Reputation: 2615
I have the following dataframe:
Tran ID Category Quantity
0 001 A 5
1 001 B 2
2 001 C 3
3 002 A 4
4 002 C 2
5 003 D 6
I want to transform it into:
Tran ID A B C D Quantity
0 001 True True True False 10
1 002 True False True False 6
2 003 False False False True 6
I know I can use groupby
to get the sum of quantity, but I can't figure out how to perform the pivot that I described.
Upvotes: 1
Views: 61
Reputation: 71610
Or you can use:
print(df.drop('Category',1).join(df['Category'].str.get_dummies().astype(bool)).groupby('Tran ID',as_index=False).sum())
Or little easier to read:
df1 = df.drop('Category',1).join(df['Category'].str.get_dummies().astype(bool))

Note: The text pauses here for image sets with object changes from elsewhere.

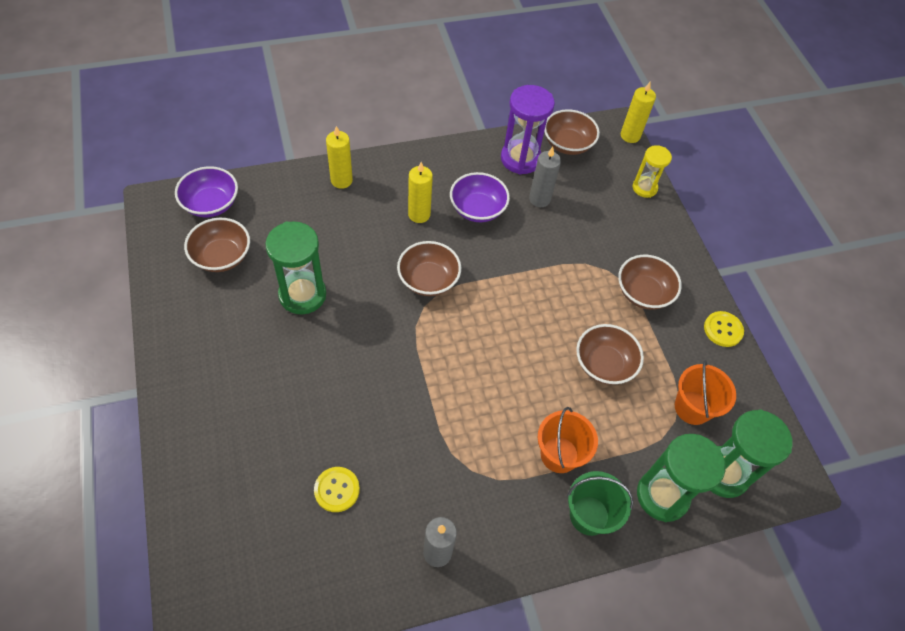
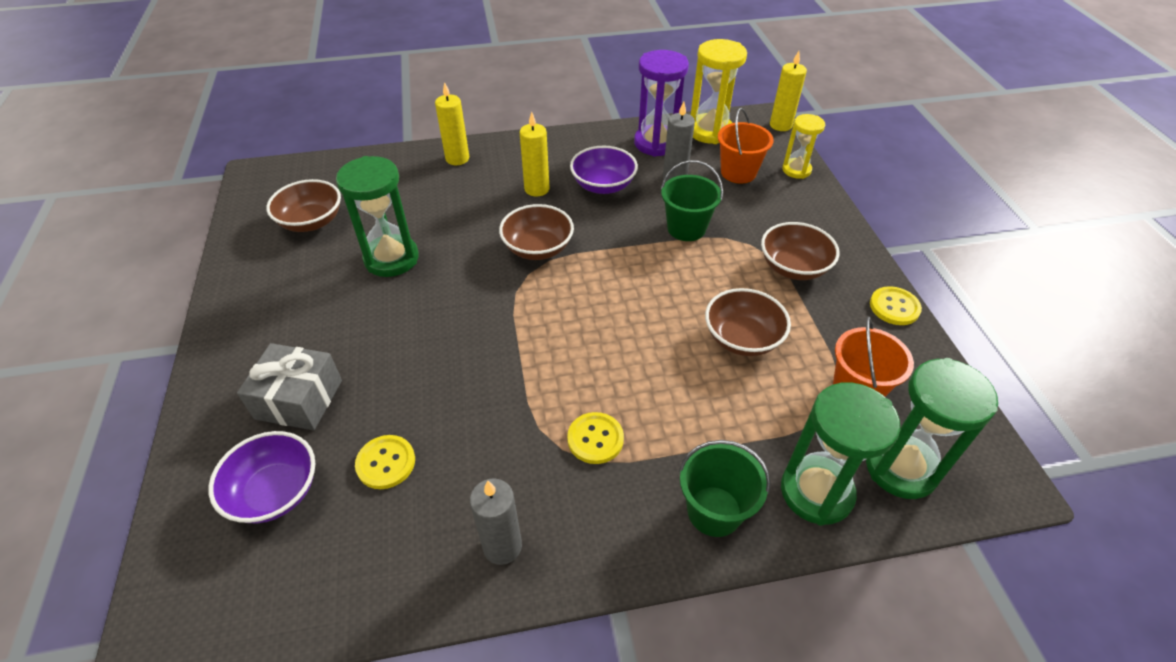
camera: 10 degrees right, 10 degrees down
purple bowl [175,166,238,217] -> purple bowl moved to [208,431,315,523]
orange bucket [538,407,598,473] -> orange bucket moved to [718,108,774,183]
brown bowl [544,109,600,155] -> yellow hourglass [691,39,747,144]
none -> grey gift [237,343,342,430]
none -> yellow button [567,412,624,464]
none -> green bucket [661,160,723,241]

print(df1.groupby('Tran ID',as_index=False).sum())
Both output:
Tran ID Quantity A B C D
0 1 10 True True True False
1 2 6 True False True False
2 3 6 False False False True
pandas.DataFrame.groupby
with pandas.Series.str.get_dummies
is the way to do it.
Upvotes: 2
Reputation: 863166
Use get_dummies
for indicators with max
and add new column with aggregating sum
:
#pandas 0.23+
df1 = pd.get_dummies(df.set_index('Tran ID')['Category'], dtype=bool).max(level=0)
#oldier pandas versions
#df1 = pd.get_dummies(df.set_index('Tran ID')['Category']).astype(bool).max(level=0)
s = df.groupby('Tran ID')['Quantity'].sum()
df2 = df1.assign(Quantity = s).reset_index()
print (df2)
Tran ID A B C D Quantity
0 001 True True True False 10
1 002 True False True False 6
2 003 False False False True 6
Upvotes: 2